- **Task statement**
Retype every line of the records below without changing anything, omitting the pictures.

- **Data visualization images**
====

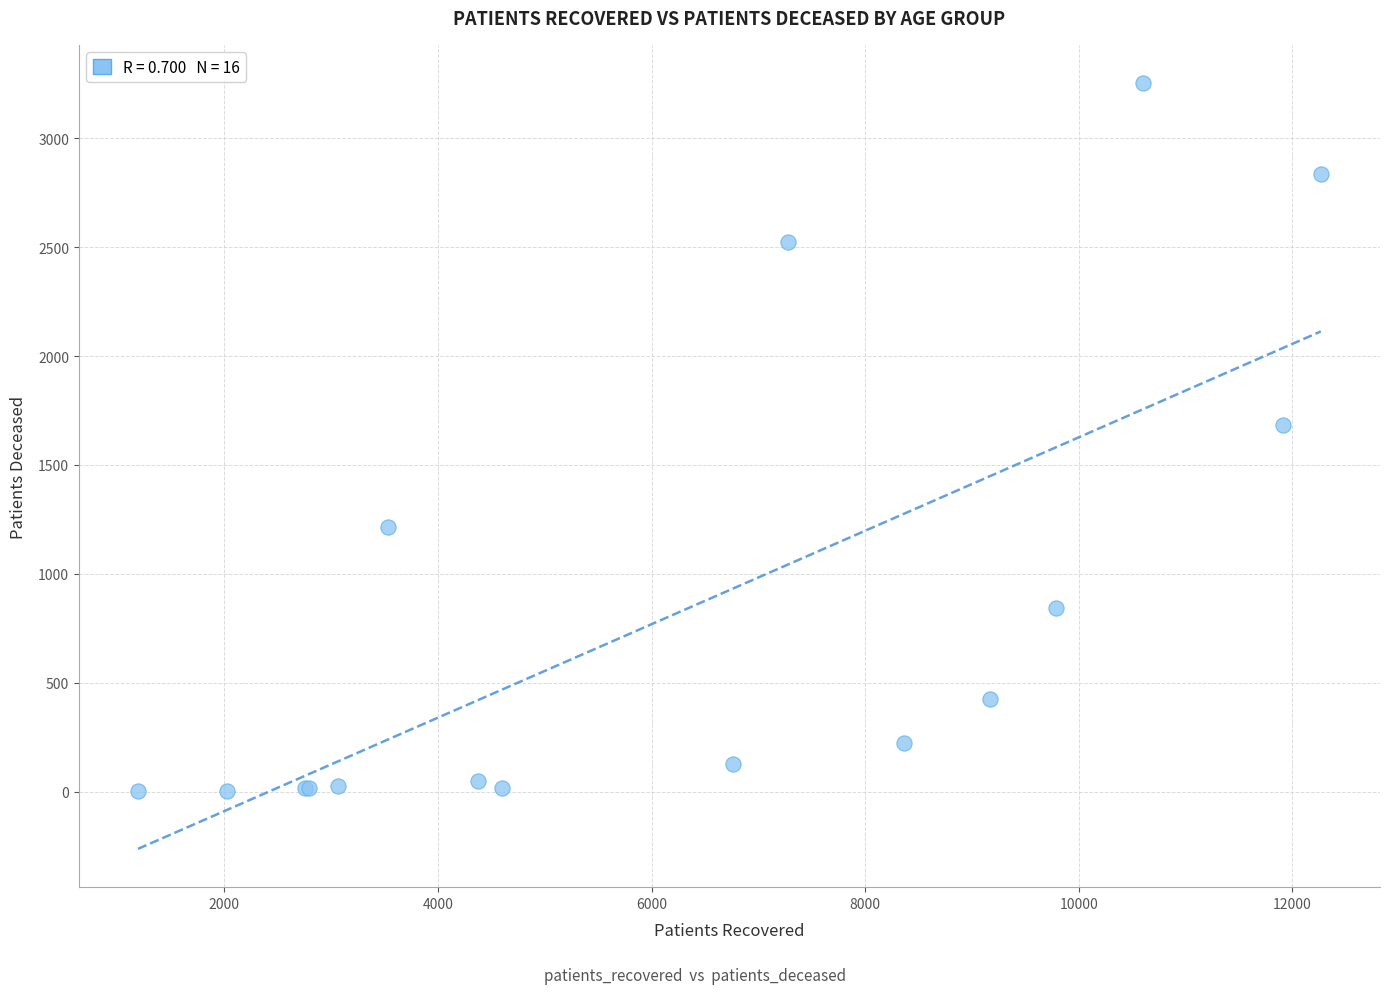

What Y value in the scatter plot is closest to 1628?

1682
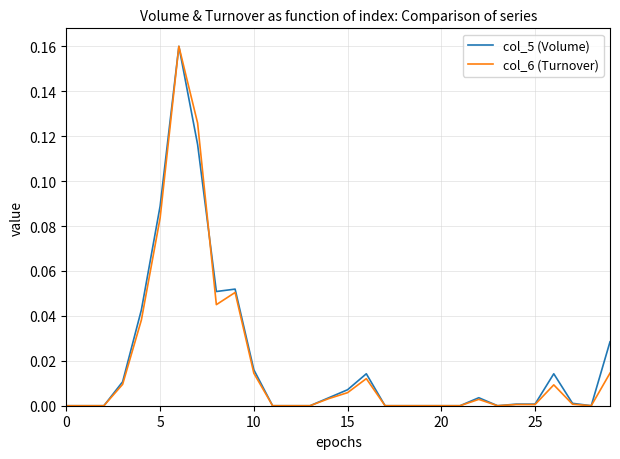

How many lines are shown in the chart?

2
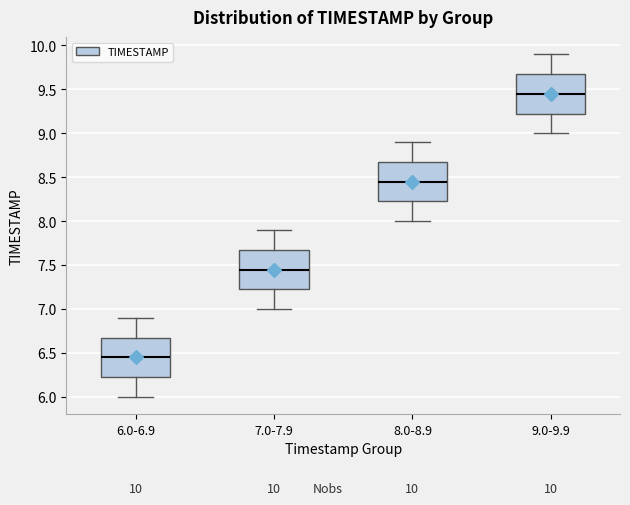

Which box has the lowest median line?

6.0-6.9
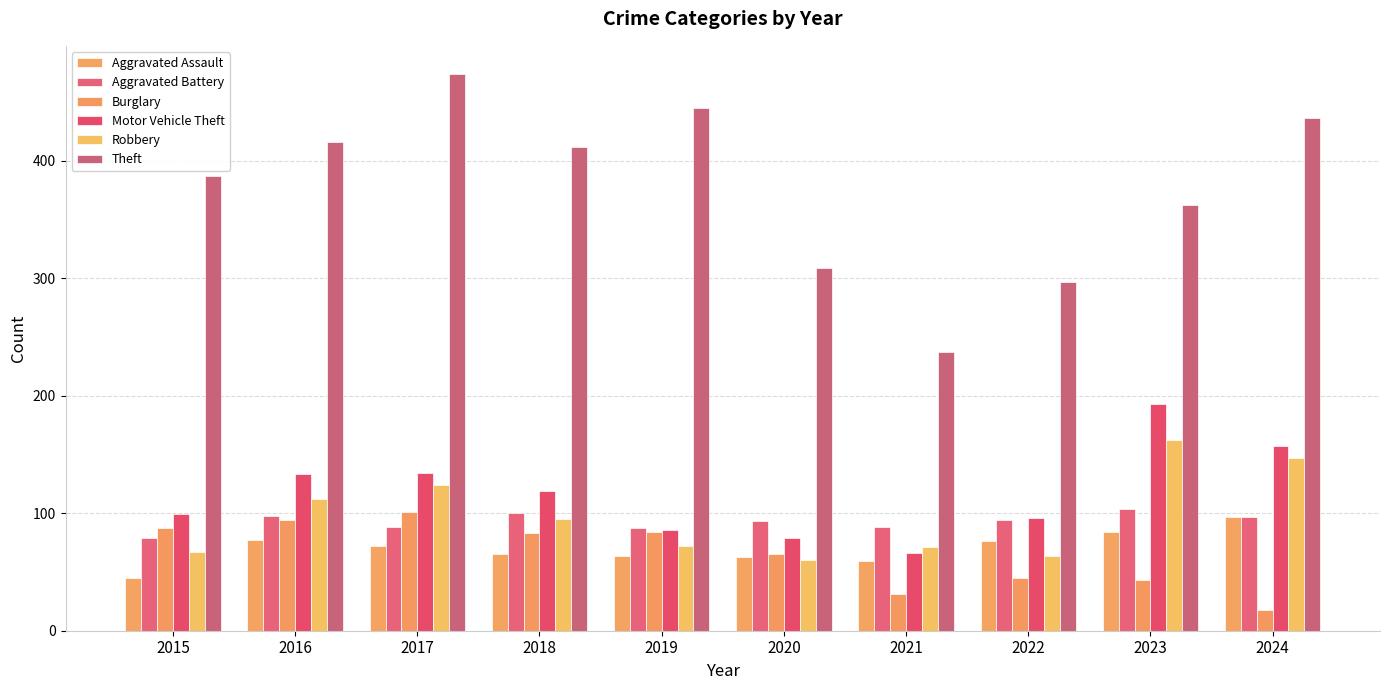

What is the difference between the maximum and second lowest values in the Motor Vehicle Theft series?

114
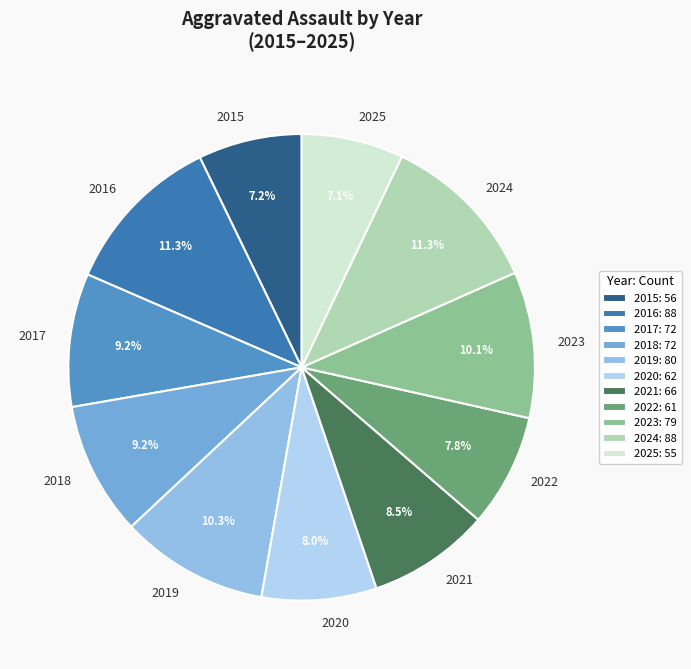

To the nearest percent, what is the average slice percentage?

9%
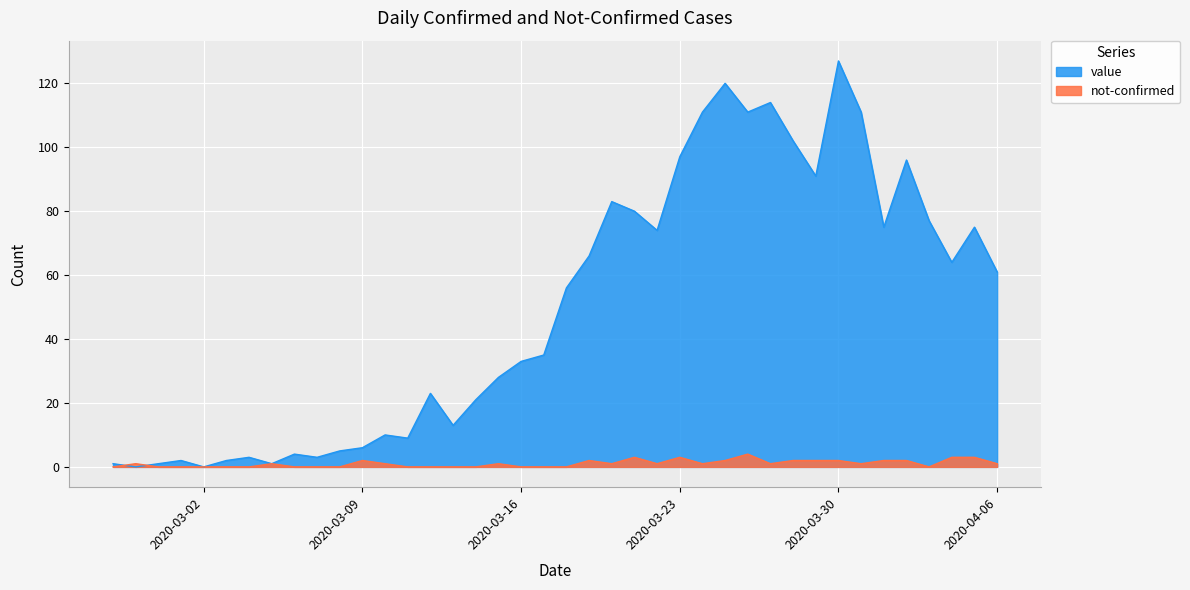

What is the spread (max minus min) of values at 2020-03-01?

2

====

- **Exercise answer**
What Y value in the scatter plot is closest to 1628?

1682

How many lines are shown in the chart?

2

Which box has the lowest median line?

6.0-6.9

What is the difference between the maximum and second lowest values in the Motor Vehicle Theft series?

114

To the nearest percent, what is the average slice percentage?

9%

What is the spread (max minus min) of values at 2020-03-01?

2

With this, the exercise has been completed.